The above rules may be easier to follow with an example. Consider the following Terraform configuration:

terraform {
  # Optional attributes and the defaults function are
  # both experimental, so we must opt in to the experiment.
  experiments = [module_variable_optional_attrs]
}

variable "storage" {
  type = object({
    name    = string
    enabled = optional(bool)
    website = object({
      index_document = optional(string)
      error_document = optional(string)
    })
    documents = map(
      object({
        source_file  = string
        content_type = optional(string)
      })
    )
  })
}

locals {
  storage = defaults(var.storage, {
    # If "enabled" isn't set then it will default
    # to true.
    enabled = true

    # The "website" attribute is required, but
    # it's here to provide defaults for the
    # optional attributes inside.
    website = {
      index_document = "index.html"
      error_document = "error.html"
    }

    # The "documents" attribute has a map type,
    # so the default value represents defaults
    # to be applied to all of the elements in
    # the map, not for the map itself. Therefore
    # it's a single object matching the map
    # element type, not a map itself.
    documents = {
      # If _any_ of the map elements omit
      # content_type then this default will be
      # used instead.
      content_type = "application/octet-stream"
    }
  })
}

output "storage" {
  value = local.storage
}

To test this out, we can create a file terraform.tfvars to provide an example value for var.storage:

storage = {
  name = "example"

  website = {
    error_document = "error.txt"
  }
  documents = {
    "index.html" = {
      source_file  = "index.html.tmpl"
      content_type = "text/html"
    }
    "error.txt" = {
      source_file  = "error.txt.tmpl"
      content_type = "text/plain"
    }
    "terraform.exe" = {
      source_file  = "terraform.exe"
    }
  }
}

The above value conforms to the variable's type constraint because it only omits attributes that are declared as optional. Terraform will automatically populate those attributes with the value null before evaluating anything else, and then the defaults function in local.storage will substitute default values for each of them.

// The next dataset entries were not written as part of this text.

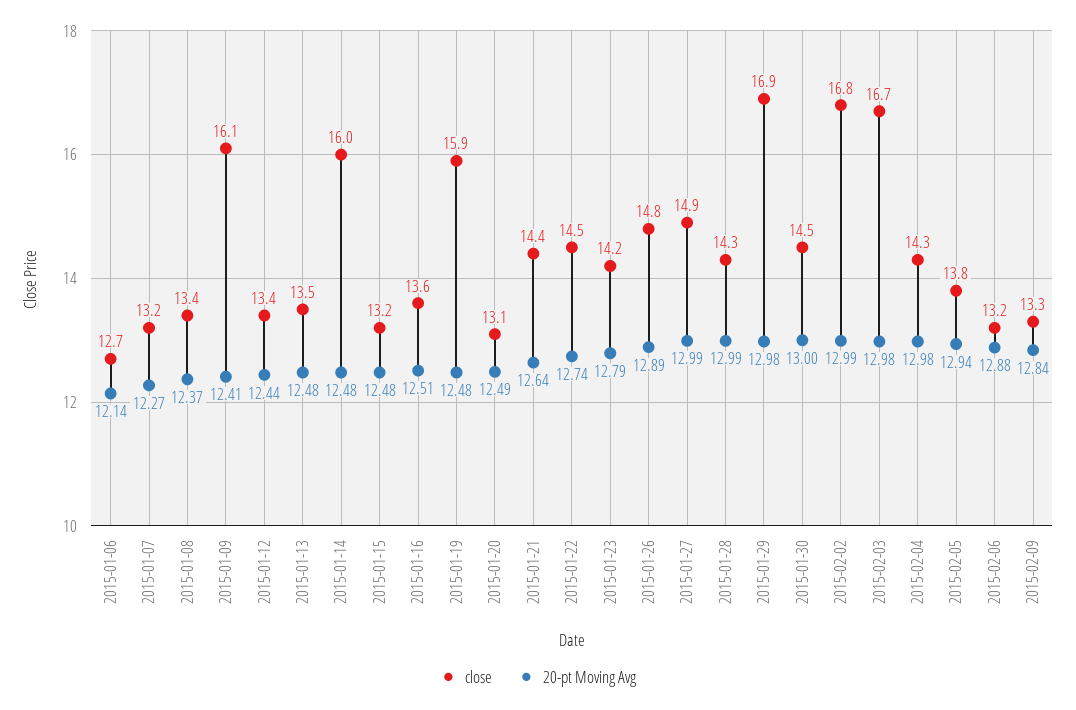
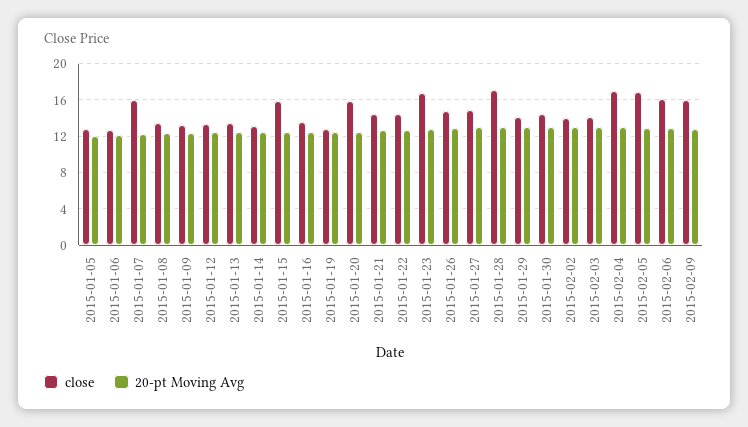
  {
    "close": {
      "2015-01-06": 12.7,
-     "2015-01-07": 13.2,
+     "2015-01-07": 16,
      "2015-01-08": 13.4,
-     "2015-01-09": 16.1,
+     "2015-01-09": 13,
      "2015-01-12": 13.4,
      "2015-01-13": 13.5,
-     "2015-01-14": 16,
+     "2015-01-14": 13,
-     "2015-01-15": 13.2,
+     "2015-01-15": 16,
      "2015-01-16": 13.6,
-     "2015-01-19": 15.9,
+     "2015-01-19": 13,
-     "2015-01-20": 13.1,
+     "2015-01-20": 16,
      "2015-01-21": 14.4,
      "2015-01-22": 14.5,
-     "2015-01-23": 14.2,
+     "2015-01-23": 17,
      "2015-01-26": 14.8,
      "2015-01-27": 14.9,
-     "2015-01-28": 14.3,
+     "2015-01-28": 17,
-     "2015-01-29": 16.9,
+     "2015-01-29": 14,
      "2015-01-30": 14.5,
-     "2015-02-02": 16.8,
+     "2015-02-02": 14,
-     "2015-02-03": 16.7,
+     "2015-02-03": 14,
-     "2015-02-04": 14.3,
+     "2015-02-04": 17,
-     "2015-02-05": 13.8,
+     "2015-02-05": 17,
-     "2015-02-06": 13.2,
+     "2015-02-06": 16,
-     "2015-02-09": 13.3
+     "2015-02-09": 16,
+     "2015-01-05": 13
    },
    "20-pt Moving Avg": {
      "2015-01-06": 12.14,
      "2015-01-07": 12.27,
      "2015-01-08": 12.37,
      "2015-01-09": 12.41,
      "2015-01-12": 12.44,
      "2015-01-13": 12.48,
      "2015-01-14": 12.48,
      "2015-01-15": 12.48,
      "2015-01-16": 12.51,
      "2015-01-19": 12.48,
      "2015-01-20": 12.49,
      "2015-01-21": 12.64,
      "2015-01-22": 12.74,
      "2015-01-23": 12.79,
      "2015-01-26": 12.89,
      "2015-01-27": 12.99,
      "2015-01-28": 12.99,
      "2015-01-29": 12.98,
      "2015-01-30": 13,
      "2015-02-02": 12.99,
      "2015-02-03": 12.98,
      "2015-02-04": 12.98,
      "2015-02-05": 12.94,
      "2015-02-06": 12.88,
-     "2015-02-09": 12.84
+     "2015-02-09": 12.84,
+     "2015-01-05": 12
    }
  }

The result of this defaults call would therefore be the following object:

storage = {
  "documents" = tomap({
    "error.txt" = {
      "content_type" = "text/plain"
      "source_file"  = "error.txt.tmpl"
    }
    "index.html" = {
      "content_type" = "text/html"
      "source_file"  = "index.html.tmpl"
    }
    "terraform.exe" = {
      "content_type" = "application/octet-stream"
      "source_file"  = "terraform.exe"
    }
  })
  "enabled" = true
  "name" = "example"
  "website" = {
    "error_document" = "error.txt"
    "index_document" = "index.html"
  }
}

Notice that enabled and website.index_document were both populated directly from the defaults. Notice also that the "terraform.exe" element of documents had its content_type attribute populated from the documents default, but the default value didn't need to predict that there would be an element key "terraform.exe" because the default values apply equally to all elements of the map where the optional attributes are null.

Using defaults elsewhere

The design of the defaults function depends on input values having well-specified type constraints, so it can reliably recognize the difference between similar types: maps vs. objects, lists vs. tuples. The type constraint causes Terraform to convert the caller's value to conform to the constraint and thus defaults can rely on the input to conform.

Elsewhere in the Terraform language it's typical to be less precise about types, for example using the object construction syntax { ... } to construct values that will be used as if they are maps. Because defaults uses the type information of input_value, an input_value that doesn't originate in an input variable will tend not to have an appropriate value type and will thus not be interpreted as expected by defaults.

We recommend using defaults only with fully-constrained input variable values in the first argument, so you can use the variable's type constraint to explicitly distinguish between collection and structural types.